Dosen pertama yang kutemui, yang menghafal hampir seluruh muridnya, padahal
belum satu semester. Dosen kimiaku, Bu
Ria juga hafal nama-nama kami, tapi sepertinya tidak sebanyak Pak Prama.
8. Membahas Pertanyaan Sulit
Hal yang
menyedihkan pun datang. Tibalah Rabu sore, pukul 15.00-17.00 itu menjadi jam
tutorial terakhir bersama Pak Prama. Kami membahas beberapa pertanyaan sulit
bab 13, Aplikasi Integral, yang belum sempat dijawab saat kelas pagi hari.
Setelah pertanyaan
terjawab, Hanafi bertanya. “Pak, kalau sumbunya yang diubah, gimana?” Ia
bertanya dengan soal yang sama dengan sebelumnya, namun ditambah sedikit
modifikasi.
Pak Prama
kemudian mencoba menjawab pertanyaan tersebut sambil menjelaskan, namun buntu
di suatu jalan.
“Pak,
kalau gini bisa gak?” salah satu
temanku memberi usulan.
Pak Prama
mencoba mengerjakan dengan usulan temanku tersebut, namun lagi-lagi beliau
buntu.
Kami pun
bersama-sama memikirkan cara menjawab pertanyaan tersebut, sambil berdiskusi.
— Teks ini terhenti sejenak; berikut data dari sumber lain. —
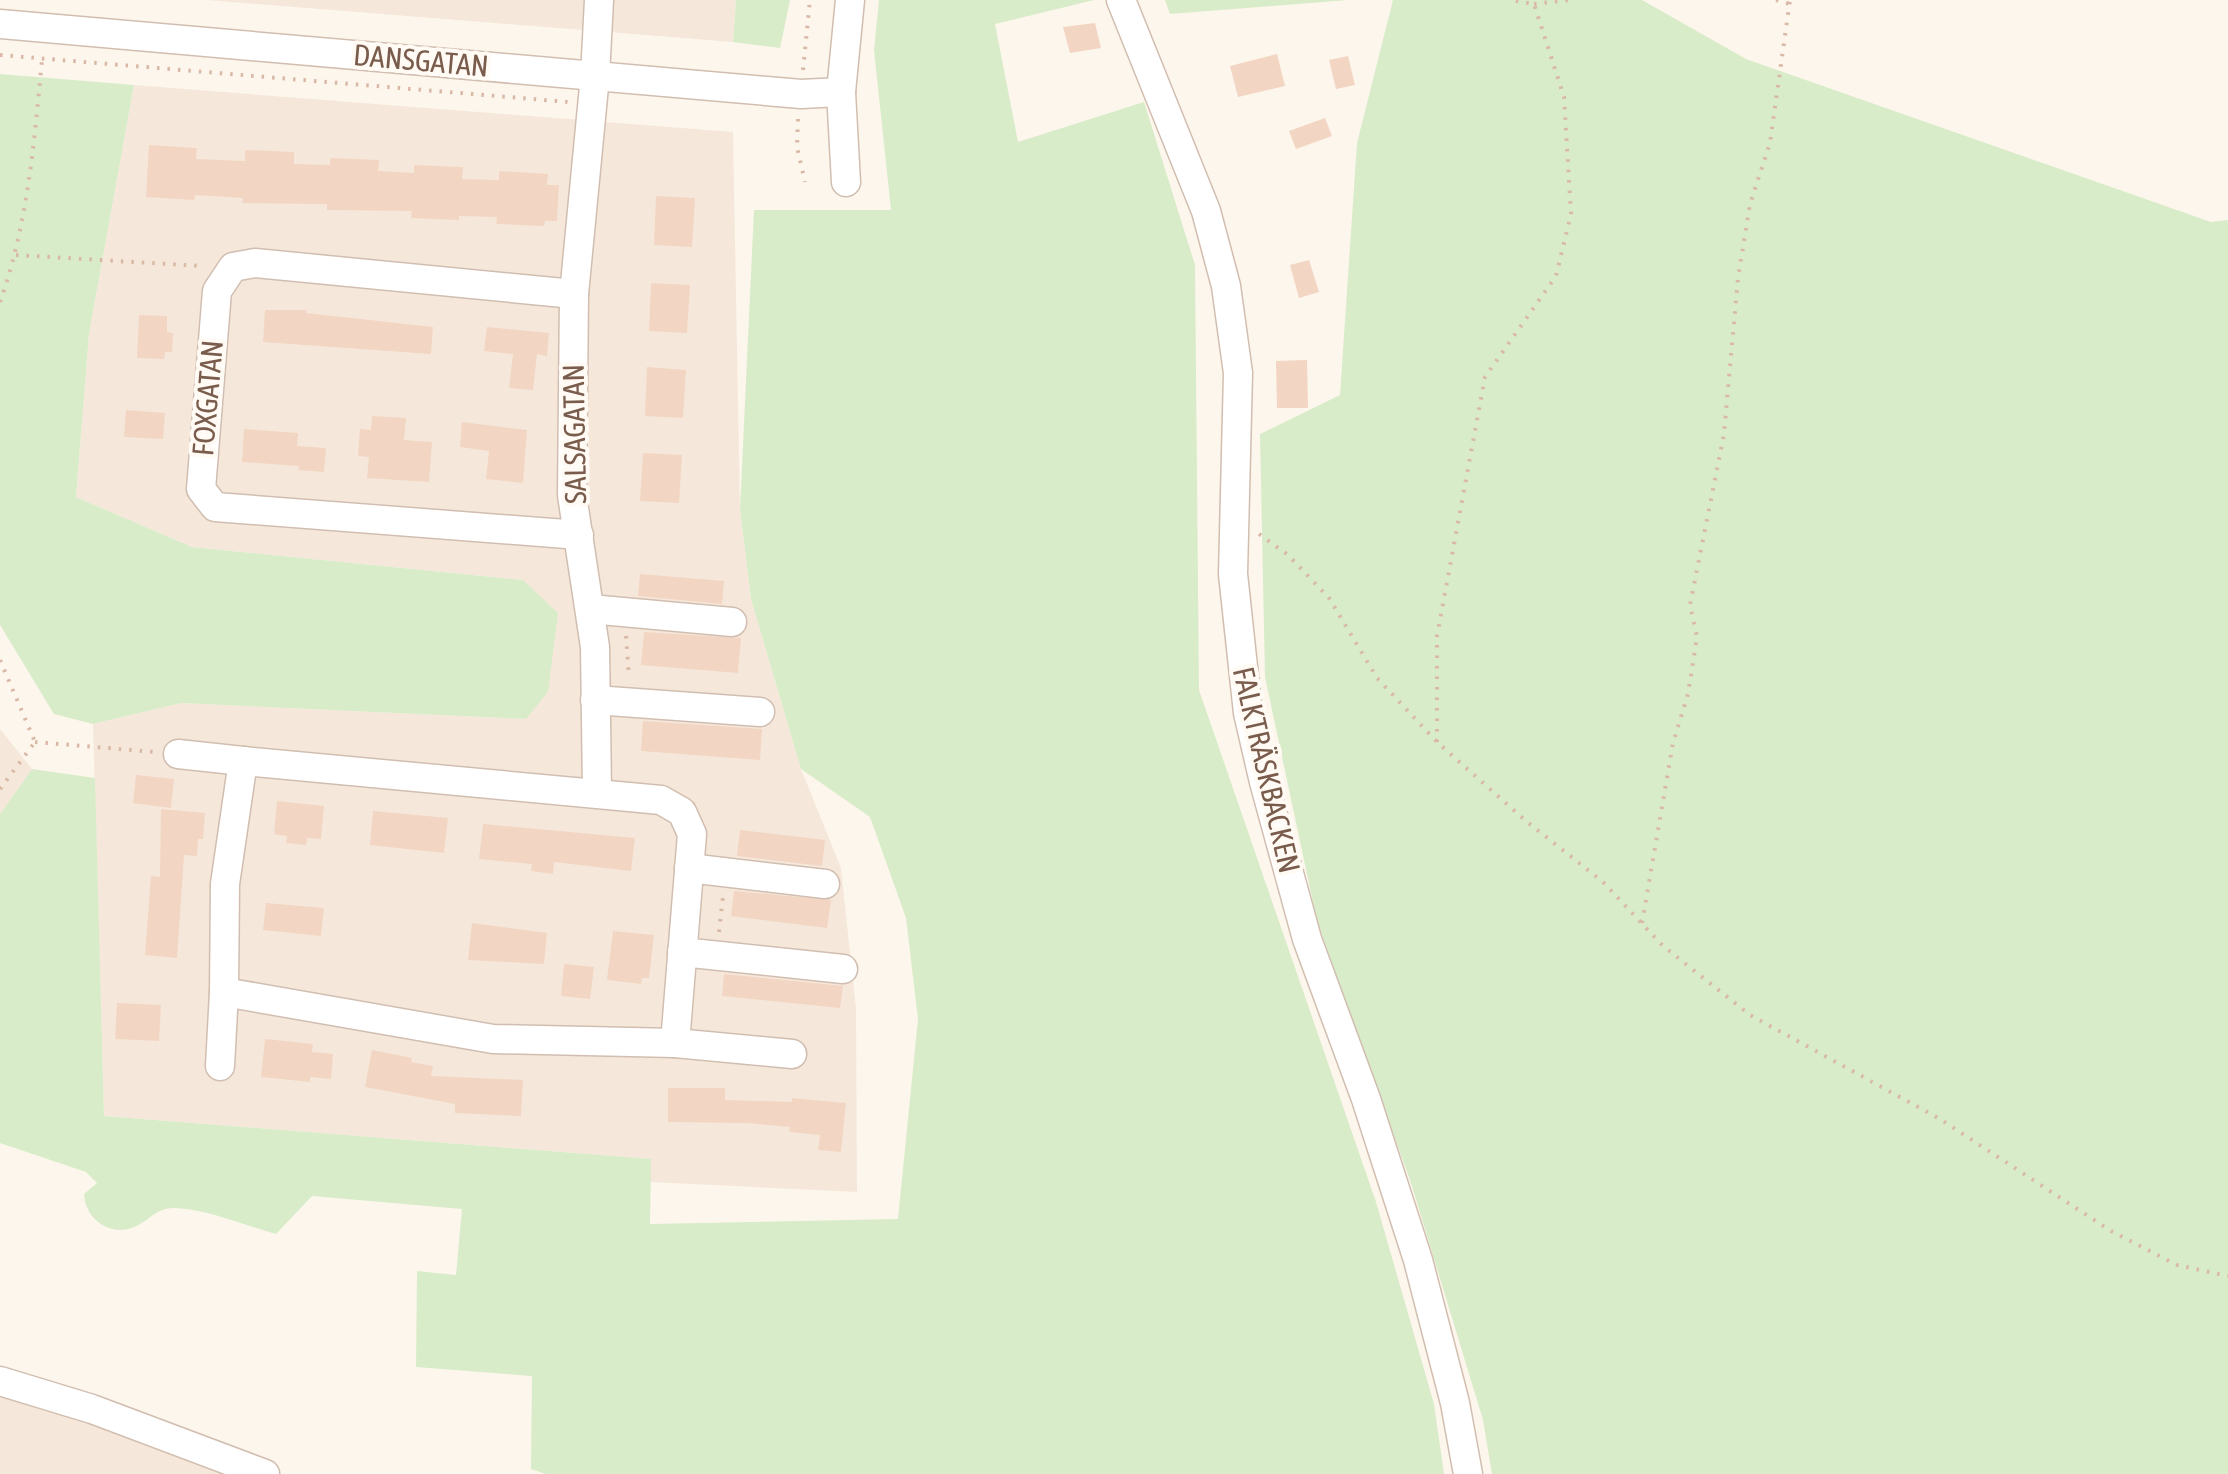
<svg xmlns="http://www.w3.org/2000/svg" width="2228" height="1474" font-family="'Asap Condensed',sans-serif">
<rect width="100%" height="100%" fill="#fdf6ec"/>
<g fill="#f5e8da">
<polygon points="207,0 736,0 733,42"/>
<polygon points="134,85 733,132 740,509 751,599 801,769 841,868 856,1008 857,1192 650,1182 650,1159 104,1116 93,724 181,703 526,719 523,580 192,547 76,497 89,334"/>
<polygon points="0,729 32,769 0,814"/>
<polygon points="0,1391 172,1453 222,1474 0,1474"/>
</g>
<g fill="#d8ecc9">
<polygon points="736,0 790,0 780,48 733,42"/>
<path d="M879,0H1094L995,24L1018,142L1144,102L1195,265L1199,690L1376,1202L1434,1404L1444,1474H546L531,1469L532,1376L416,1367L417,1271L456,1275L462,1209L312,1196L276,1234C244,1225 209,1210 176,1208C156,1207 151,1220 134,1227C110,1237 85,1219 84,1194L97,1183L86,1172L0,1143V814L32,769L95,778L104,1116L651,1159L650,1224L898,1219L918,1019L906,918L870,817L801,769L751,599L740,509L754,210H891L874,50Z"/>
<polygon points="1165,0 1348,0 1170,14"/>
<polygon points="1393,0 1642,0 1746,59 2211,222 2228,220 2228,1474 1492,1474 1483,1420 1411,1183 1317,921 1265,677 1260,434 1340,395 1357,143"/>
<polygon points="0,74 134,85 89,334 76,497 192,547 523,580 558,613 548,692 526,719 181,703 93,724 54,714 0,625"/>
</g>
<g fill="#f3d5c3">
<polygon points="1095,23 1101,48 1070,53 1063,27"/>
<polygon points="1277,54 1285,86 1238,97 1230,66"/>
<polygon points="1348,56 1355,85 1336,89 1329,60"/>
<polygon points="1325,118 1332,136 1296,149 1289,131"/>
<polygon points="149,145 197,148 196,159 245,161 245,150 294,152 294,164 330,165 330,158 379,160 378,171 414,173 414,165 463,167 462,179 499,180 499,171 548,174 547,185 559,185 557,221 545,221 544,226 496,224 497,217 459,216 459,220 411,218 412,211 327,210 327,204 242,203 243,198 195,195 194,200 146,197"/>
<polygon points="656,196 695,198 692,247 654,245"/>
<polygon points="1309,260 1319,292 1299,298 1290,265"/>
<polygon points="651,283 690,285 687,333 649,331"/>
<polygon points="265,310 306,310 306,313 433,327 431,354 263,342"/>
<polygon points="139,315 167,316 167,332 173,333 172,352 165,352 164,359 137,358"/>
<polygon points="487,327 549,333 547,356 537,354 533,390 509,388 513,354 484,351"/>
<polygon points="1307,360 1308,408 1277,408 1276,361"/>
<polygon points="647,367 686,370 683,418 645,416"/>
<polygon points="126,410 165,413 163,439 124,437"/>
<polygon points="372,416 406,418 404,440 432,442 429,482 367,478 369,457 358,456 360,429 371,430"/>
<polygon points="462,422 527,430 523,483 486,479 489,451 460,447"/>
<polygon points="244,429 298,433 297,446 326,448 324,472 298,470 299,466 242,462"/>
<polygon points="643,453 682,455 679,503 640,501"/>
<polygon points="640,574 724,581 722,604 638,596"/>
<polygon points="644,632 741,638 738,673 641,665"/>
<polygon points="643,721 762,729 760,760 641,751"/>
<polygon points="136,775 174,779 171,808 133,803"/>
<polygon points="277,801 324,806 321,839 307,838 306,845 286,843 287,836 274,834"/>
<polygon points="161,809 205,813 203,839 198,839 197,856 184,855 177,958 145,955 151,876 160,877"/>
<polygon points="373,811 448,818 444,853 370,845"/>
<polygon points="483,824 635,838 631,871 554,862 553,874 531,871 532,864 479,859"/>
<polygon points="740,830 825,840 822,866 737,856"/>
<polygon points="734,891 831,900 827,928 731,916"/>
<polygon points="266,903 324,908 321,936 263,930"/>
<polygon points="472,923 547,933 544,964 468,960"/>
<polygon points="613,931 654,935 649,978 642,978 641,984 607,980"/>
<polygon points="564,964 594,967 590,999 561,996"/>
<polygon points="724,974 843,986 840,1008 722,996"/>
<polygon points="117,1003 161,1005 159,1041 115,1039"/>
<polygon points="265,1039 313,1044 312,1052 333,1054 331,1079 310,1077 310,1082 261,1077"/>
<polygon points="372,1050 412,1058 411,1062 433,1066 431,1076 523,1080 521,1116 455,1113 455,1104 365,1087"/>
<polygon points="668,1088 725,1088 725,1100 792,1102 792,1098 846,1103 841,1152 818,1150 820,1135 789,1132 790,1127 747,1123 668,1122"/>
</g>
<g fill="none" stroke-linecap="round" stroke-linejoin="round">
<defs>
<g id="minor">
<polyline points="1121,0 1206,211 1226,286 1238,373 1233,574 1248,713 1264,782 1307,939 1366,1099 1418,1260 1455,1403 1468,1474"/>
<polyline points="0,24 801,94 841,92"/>
<polyline points="846,182 841,92 850,0"/>
<polyline points="574,294 255,263 233,267 217,291 201,489 215,507 579,535"/>
<polyline points="590,609 732,622"/>
<polyline points="595,700 760,712"/>
<polyline points="178,754 243,761"/>
<polygon points="243,761 661,800 682,812 692,834 675,1043 493,1039 224,992 225,884"/>
<polyline points="597,791 595,647 572,495 574,294 595,76 599,0"/>
<polyline points="689,868 825,884"/>
<polyline points="682,952 843,969"/>
<polyline points="675,1043 792,1054"/>
<polyline points="220,1066 224,992"/>
<polyline points="0,1381 92,1409 265,1474"/>
</g>
</defs>
<use href="#minor" stroke="#d1beb0" stroke-width="31"/>
<g stroke="#d9b8a5" stroke-width="4" stroke-dasharray="2.5 8" stroke-linecap="butt">
<polyline points="1776,0 1790,4"/>
<polyline points="1534,4 1569,0"/>
<polyline points="0,55 569,102"/>
<polyline points="803,70 810,0"/>
<polyline points="798,119 797,147 805,182"/>
<polyline points="16,255 201,266"/>
<path d="M0,302C28,223 34,143 42,60"/>
<polyline points="1259,534 1288,555 1329,598 1377,678 1437,742 1526,821 1603,882 1663,946 1750,1015 1940,1119 2111,1231 2177,1265 2228,1276"/>
<polyline points="626,636 629,677"/>
<polyline points="0,660 35,742"/>
<polyline points="35,742 155,752"/>
<polyline points="1437,742 1437,636 1485,377 1556,276 1571,214 1564,97 1534,4 1510,0"/>
<polyline points="0,789 35,742"/>
<polyline points="1642,923 1673,743 1688,694 1697,637 1690,605 1724,434 1738,278 1750,204 1770,143 1790,0"/>
<polyline points="719,932 723,897"/>
</g>
<use href="#minor" stroke="#fff" stroke-width="28"/>
</g>
<g text-anchor="middle" stroke-width="8" stroke-linejoin="round" paint-order="stroke">
<g font-size="30" fill="#7a5c4d" stroke="#fffaf3">
<text transform="translate(421 61) rotate(5)" y="10">DANSGATAN</text>
<text transform="translate(208 398) rotate(-85)" y="10">FOXGATAN</text>
<text transform="translate(575 434) rotate(-91)" y="10">SALSAGATAN</text>
<text transform="translate(1266 770) rotate(77)" y="10">FALKTRÄSKBACKEN</text>
</g>
</g>
</svg>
Dan
tak terasa, waktu menunjukkan pukul 15.50.
“Nanti ya,
kita lanjutkan lagi diskusinya. Sekarang kita break sholat dulu ya,” kata Pak Prama.
“Iya Pak,
sholat dulu aja. Siapa tahu, setelah sholat dapet ilham gitu buat jawabnya,”
sang pemberi pertanyaan, Hanafi, menambahkan, sambil tertawa.
Aku, dan
beberapa temanku pun keluar kelas untuk melaksanakan sholat asar.
Benarlah,
seusai sholat dan kelas mulai kembali, Pak Prama sudah mendapatkan jawabannya. “Nah,
jadi ini tuh begini,” Pak Prama pun menjelaskan. Kami manggut-manggut.
"Benar ternyata. Harus sholat dulu, baru ketemu jawabannya," ujar Pak Prama, terkekeh.